Asya'yı kısaca geçelim. Orada Kuzey Kore, Güney Kore, Japonya ve Avustralya'nın biletleir hazırdı biliyorsunuz. Asya play-off müsabakasından efsane bir maçla çıkan Bahreyn ile, Okyanusya elemelerinden gelen Yeni Zelanda'nın ilk maçı Bahreyn'de 0-0 bitti. 14 Kasım'da Yeni Zelanda'daki rövanş, sporla olan ilişkileri %90 oranında rugby olan bir milleti, Orta Dünya'nın insanlarını dünya kupasına götürebilir.

Afrika'da son grup maçlarının tümü 14 Kasımda. Ancak Fildişi ve Gana şimdiden finallere gittiler. A, B ve C grubundaki mücadeleler önemli olacak. Adebayor'suz bir dünya kupası göreceğiz orası kesin.

CONCACAF'a gelelim. ABD ve Meksika cumartesi günü Güney Afrika'da yer ayırttılar. Honduras kendi evinde ABD'ye 3-2 mağlup olarak üçüncülük koltuğunu Kosta Rika'ya kaptırdı. El Salvador deplasmanına çıkacaklar. Galip gelseler dahi kulakları Washington'da olacak. Kosta Rika'nın berabere kalması bile yetecek bu durumda. Finallere gitmeyi garantilemiş ABD o maçta nasıl oynayacak merak konusu tabii. Grup üçüncüsü finallere doğrudan giderken, dördüncüsü, CONMEBOL (Güney Amerika) elemelerinin beşincisi ile play-off oynayacak.
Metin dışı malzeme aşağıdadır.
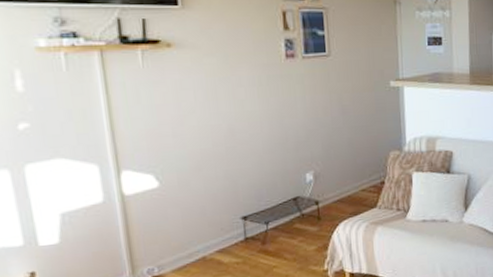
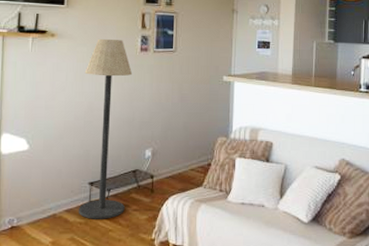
floor lamp: none [217,45,289,258] -> present [78,38,132,219]

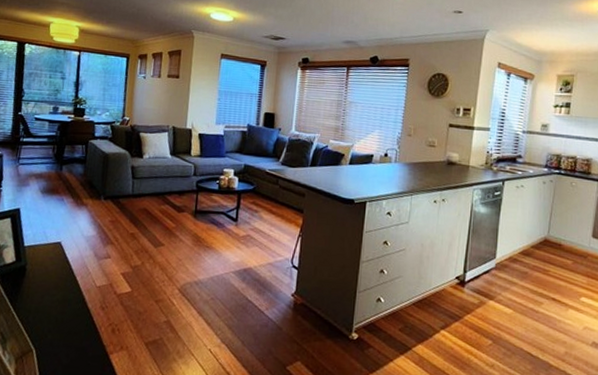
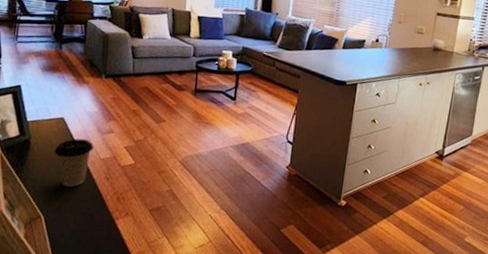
coffee cup: none [49,264,90,318] -> present [54,139,94,187]

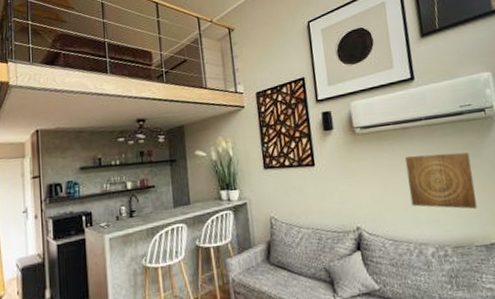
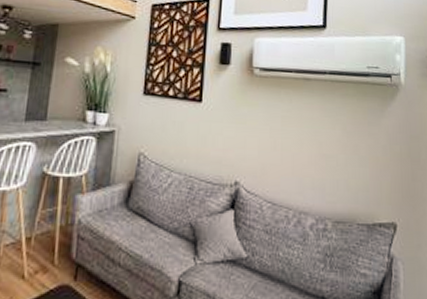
wall art: present [405,152,478,210] -> none [299,110,368,183]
Güney Amerika'nın durumunu bilmeyen yok zaten. Yarın akşamın en önemli maçı Montevideo'da Estadio Centenario'da. Urugua Arjantin'i konuk ediyor. Biraz çene çalma zamanı. Ekvator maçının sonucuna göre konuşalım. Arjantin 25 puan ve +2 averajla dördüncü. Uruguay 24 puan ve +9 averajla beşinci, Ekvator 23 puan ve -3 averajla altıncı. Ekvator Şili deplasmanında 5 veya daha farklı kazanırsa dördüncülük ihtimali var ama bunun da yolu Uruguay-Arjantin maçının berabere bitmesi. Şili deplasmanında kaybederlerse finallere gitme şansları yok. Berabere kalmaları halinde ise dördüncülük şansları yok, beşincilik için de Arjantin'in Uruguay'ı 12 farklı mağlup etmesi gerekiyor. İmkansız kısacası. Bir şey elde etmek için kazanmak zorundalar. Kazanırlarsa mutlaka ya dördüncü ya beşinci olacaklar. Hangi sıra olduğu atacakları farka bağlı.

Gelelim dananın kuyruğunun kopacağı maça. Arjantin maçı kazanırsa elini kolunu sallaya sallaya gidecek kupaya. Uruguay da "bari play-off oynayayım" diyerek Ekvator'un Şili deplasmanında kazanmamasını dileyecek. Venezuela da 3 puan gerisinde Uruguay'ın ama iki takım arasında 9 gollük bir averaj farkı var. Uruguay kazanırsa. Finallere gidecekler. Arjantin beşinciliğe inecek. Ama asıl Arjantin sevdalılarının düşünmek bile istemediği şey. Uruguay'ın Arjantin'i, Ekvator'un da Şili'yi mağlup etmesi. Arjantin altıncılıkta kalacak o zaman. Eğer Ekvator Şili'yi mağlup ederse, Montevideo'daki maçın sonu nasıl gelir bilinmez.

Sırasıyla Polonya-Slovakya, El Salvador-Honduras, ABD-Kosta Rika, Şili-Ekvator ve tabii ki Uruguay-Arjantin gecenin maçları gibi görünüyor.